BEGIN PAGE TEXT

Uh oh. This is why mom wouldn’t want me wandering around by myself.

“Um yeah, I’m just going to walk alone,” I said and smiled, hoping he wouldn’t kill me.

“Ok, well, would you like to get a drink sometime?”

“No, thank you,” I smiled again, deciding that he probably wasn’t going to kill me, but still feeling kind of awkward about this whole encounter.

“Ok, well, just thought I’d ask,” he said and then turned and left.

Fair enough. By the time I’d turned around my Diana look alike was gone. I felt a little angry about that.

From the memorial I continued. And then, a few minutes later, stumbled upon a palace. This, by the way, is something that doesn’t happen to me very often on my walks in parks. Most of my park walking time is spent praying that Rosie doesn’t get hit by a stray golf ball (the park I walk in is partially a golf course) and also that Rosie doesn’t get taken away by a crazed hawk (this almost happened. Twice.). So, palaces don’t show up all that often on my walks.

It was Kensington Palace and it was lovely. I hung out in the gardens for awhile and then decided that since it was very windy and I wasn’t wearing a coat (I’m really starting to hope my mom isn’t reading this entry now) that I’d head over to Kensington High Street—a place where I knew I could find at least two things I needed: food and H&M.

As it turns out, Kensington High Street now looks a little like any street in the US. There’s an Urban Outfitters, a McDonalds, a GAP, a KFC and the most glorious Whole Foods I’ve ever seen.

That’s right. Whole Foods. I mean, it makes sense. This is a fair trade/organic/vegetarian loving society if I’ve ever seen one, but this Whole Foods was out of control. It is three phenomenal floors of breads, meats, cheese, veggies and every thing in between. There is an entire room dedicated to cheese. Not a section. I mean, its own closed off room. I would have taken photos, but I was pretty busy “sampling” (eating every last one on the tray) the aged cheddar. I could write pages about this Whole Foods. But I won’t, because that would bore you and because salivating on my keyboard would probably ruin it.

END PAGE TEXT

* **REQUIRED ACTION**
Output the passage of the Kensington walk text from "Fair enough. By" up to and including "on my walks.", copied word for word.

BEGIN ENTRIES SUPPLIED

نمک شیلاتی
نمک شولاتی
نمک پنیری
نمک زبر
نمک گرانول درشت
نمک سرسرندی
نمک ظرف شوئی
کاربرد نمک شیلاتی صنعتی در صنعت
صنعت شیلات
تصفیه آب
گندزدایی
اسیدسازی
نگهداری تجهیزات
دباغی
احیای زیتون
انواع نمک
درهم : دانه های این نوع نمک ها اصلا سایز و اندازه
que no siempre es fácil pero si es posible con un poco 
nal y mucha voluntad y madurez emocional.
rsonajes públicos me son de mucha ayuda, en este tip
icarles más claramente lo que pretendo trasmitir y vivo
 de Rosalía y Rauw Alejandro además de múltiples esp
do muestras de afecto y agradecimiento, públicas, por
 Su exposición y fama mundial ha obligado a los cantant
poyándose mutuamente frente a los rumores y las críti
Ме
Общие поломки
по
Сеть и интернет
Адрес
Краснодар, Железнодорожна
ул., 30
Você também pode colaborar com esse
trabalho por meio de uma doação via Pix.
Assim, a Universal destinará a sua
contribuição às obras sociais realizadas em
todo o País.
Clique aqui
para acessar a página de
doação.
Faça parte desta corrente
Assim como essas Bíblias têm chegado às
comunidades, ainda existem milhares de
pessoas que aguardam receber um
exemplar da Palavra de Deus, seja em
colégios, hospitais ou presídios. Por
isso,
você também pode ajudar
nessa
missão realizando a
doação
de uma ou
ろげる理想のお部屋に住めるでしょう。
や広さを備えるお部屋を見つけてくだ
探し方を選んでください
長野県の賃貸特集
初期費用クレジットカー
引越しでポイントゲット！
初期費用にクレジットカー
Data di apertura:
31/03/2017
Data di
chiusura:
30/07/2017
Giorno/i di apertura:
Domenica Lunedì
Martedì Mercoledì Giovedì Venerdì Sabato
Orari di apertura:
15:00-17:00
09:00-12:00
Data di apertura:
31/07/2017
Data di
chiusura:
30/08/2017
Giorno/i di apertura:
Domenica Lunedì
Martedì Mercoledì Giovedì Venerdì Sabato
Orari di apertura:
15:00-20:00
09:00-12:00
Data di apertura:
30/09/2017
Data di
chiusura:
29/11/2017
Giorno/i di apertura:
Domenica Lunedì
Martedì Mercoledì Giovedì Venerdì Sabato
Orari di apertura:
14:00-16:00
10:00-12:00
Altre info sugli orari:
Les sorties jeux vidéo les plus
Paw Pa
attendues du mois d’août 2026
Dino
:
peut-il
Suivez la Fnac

END ENTRIES SUPPLIED

* **WRITTEN ANSWER**
Fair enough. By the time I’d turned around my Diana look alike was gone. I felt a little angry about that.

From the memorial I continued. And then, a few minutes later, stumbled upon a palace. This, by the way, is something that doesn’t happen to me very often on my walks in parks. Most of my park walking time is spent praying that Rosie doesn’t get hit by a stray golf ball (the park I walk in is partially a golf course) and also that Rosie doesn’t get taken away by a crazed hawk (this almost happened. Twice.). So, palaces don’t show up all that often on my walks.